No, the earliest online citation of the quote — as opposed to glib offhand assertions of Banfield’s authorship — seems to be the image at right, appearing in a Tumblr post in 2013, by someone self-identifying as “littledallila.”
Now, granted, I don’t know how littledallila got his/her hands on that image. But I’ve looked at it, and looked at it again, and here’s what I’ve concluded: This isn’t a quote from Banfield’s “Beachcomber” book; it’s a blurb for Banfield’s book. Look at it yourself: the image has evidently been scanned from some hardcopy source — it’s crooked, and there’s a hint of wear around the outermost edges. Put that together with the practice in books (especially from that period) of filling the entire back of the book cover or jacket with a single flowery promotional assertion from the publisher about the contents, and, well, that’s what I think, anyhow.
On the other hand, I’ve looked at several scans on Google Books of different editions of Confessions of a Beachcomber… and none of them have a back cover which looks like the image.
So… although I hate to admit defeat, let’s just file this one in the “Mysteries of Provenance” folder!
Froog says
I’m inclined to agree with your assessment of the alleged Banfield quote. However, such blurbs do not appear only in the book which they eulogise, but also – perhaps more commonly – in other books published around the same time.
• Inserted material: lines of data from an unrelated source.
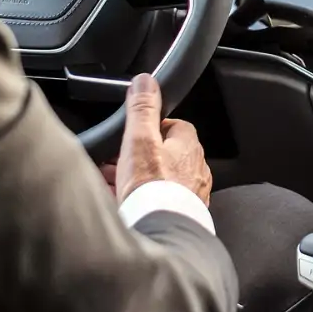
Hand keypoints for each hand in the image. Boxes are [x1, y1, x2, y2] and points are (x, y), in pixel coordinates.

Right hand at [115, 73, 212, 205]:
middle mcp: (196, 169)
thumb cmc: (152, 188)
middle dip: (142, 156)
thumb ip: (143, 108)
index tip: (133, 133)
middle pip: (166, 154)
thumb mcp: (140, 138)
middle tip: (119, 161)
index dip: (151, 127)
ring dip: (142, 179)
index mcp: (189, 146)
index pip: (174, 125)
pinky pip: (161, 202)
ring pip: (163, 179)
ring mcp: (191, 194)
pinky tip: (126, 206)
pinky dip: (145, 200)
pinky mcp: (182, 215)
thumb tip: (146, 80)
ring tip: (116, 185)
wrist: (160, 231)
You might be more confident in your supposition if you could find an example of that typeface used by the original publisher of ‘Beachcomber’ (I love that title, by the way; I would have liked that for my own autobiography one day – but, of course, “the good ones are always taken”).
Love the Strand poem, by the way!
And a happy ‘Year of the Pig’ to you!!
(I’m doing ‘Tet’ rather than ‘Chunjie’ this year: in Saigon for the week.)